Internships Put Students on Path to Public Service

Center for Public Policy Has 13-Year History of Matching Students with Public Offices

An interest in public policy is the first ingredient for a career in public service. For University of Houston and University of Houston-Downtown undergraduate students, an internship with the UH Center for Public Policy (CPP) Civic Houston Internship Program (CHIP) is the second.

"This program places students in city, county, state or congressional offices for valuable hands-on experience," said Renée Cross, CPP associate director. "The part-time internships allow full-time students the chance to get involved in politics and public service without taking a semester off to do so."

The deadline to apply for a fall 2009 CPP government internship is May 22. Applications are available at Students must have a grade point average of at least 2.5 and do not need to be political science majors. CPP provides one $500 scholarship for an outstanding intern at the conclusion of the semester.

"While their internship may be part-time, many of the interns have received full-time jobs as a result of their experience," said Cross.

The CPP Civic Houston Internship Program began in 1996 and has placed more than 700 students in internships. For some, it was the beginning of a life of public service. Alums of the program who now are in key positions in government include Darrin Hall, deputy director of governmental affairs for the city of Houston; Debra Gonzales, legislative director for Texas State Sen. Mario Gallegos, Jr. and Emily Klein, district aide for Congressman John Culberson.

"I'd like to be involved in politics someday, so this experience was vital," said Taylor Kilroy, a senior political science and public relations major, who is interning in the office of Houston Council Member Pam Holm. "I spend my breaks lobbying in Austin, and I am currently a senator in the UH Student Government Association, but neither of these were on the scale that I wanted. I wanted to actually work in a brick-and-mortar office, and the CPP internship was crucial for that."

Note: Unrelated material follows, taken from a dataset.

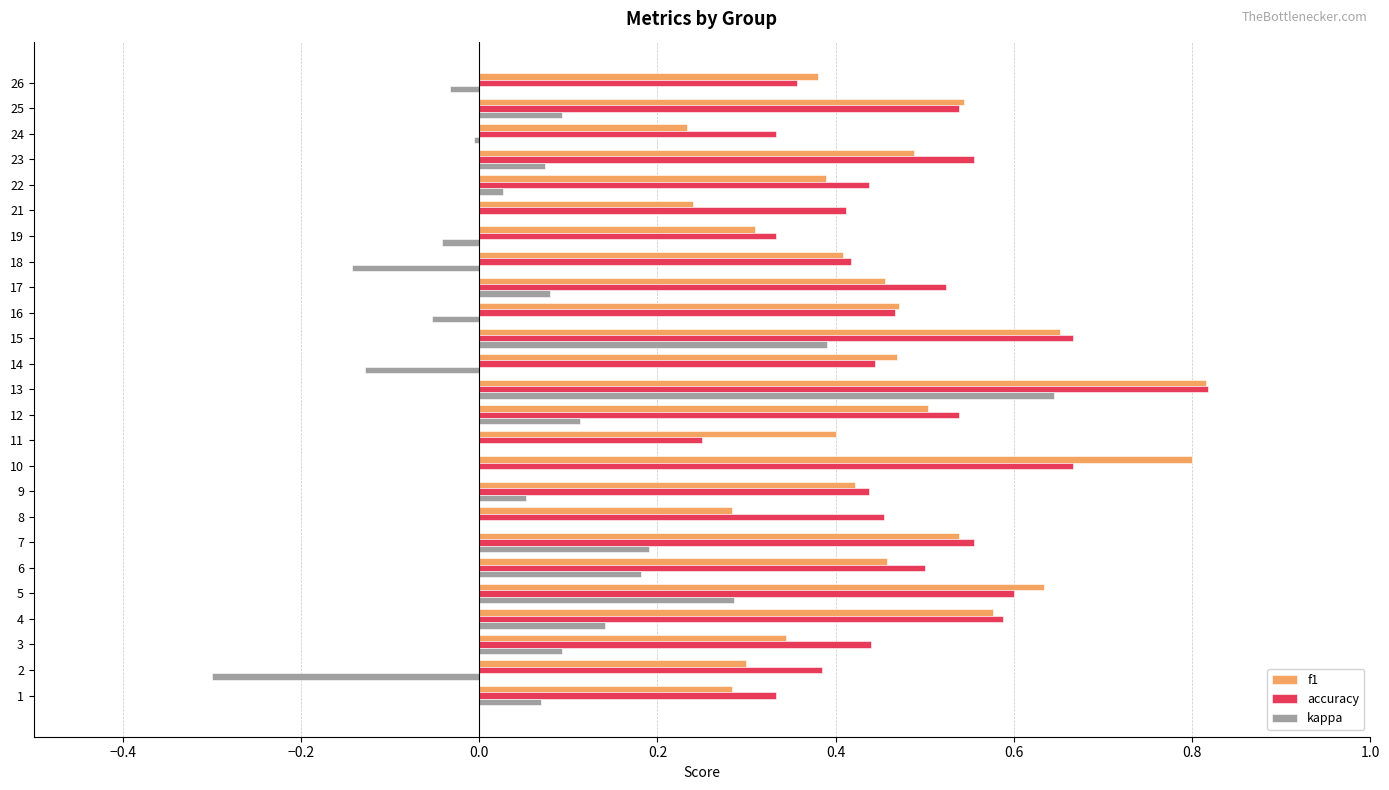

Which series has the widest spread of values?

kappa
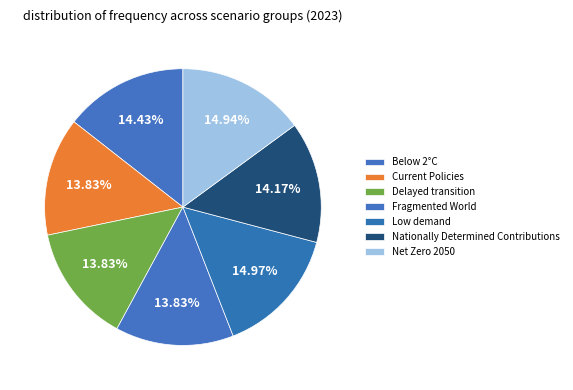

Does Net Zero 2050 represent more than half of the total?

No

Interns can expect to work about eight hours a week, or 112 hours for the semester. Duties vary, but may include research, project coordination, clerical work, media relations or policy analysis.

"My experience at the Center for Houston's Future has provided me with an opportunity to participate in the research process of a non-profit organization," said Vincent Harding, a senior political science major."This understanding will help me relate to people of all socioeconomic levels, and will help me when I run for public office in the future."

All interns selected will attend an orientation and three class sessions. A 10-page research paper and an activity report are due at the conclusion of the internship.

"Internships can be the first step in developing critical professional skills for the students who will become the next generation of community and governmental leaders," said Cross.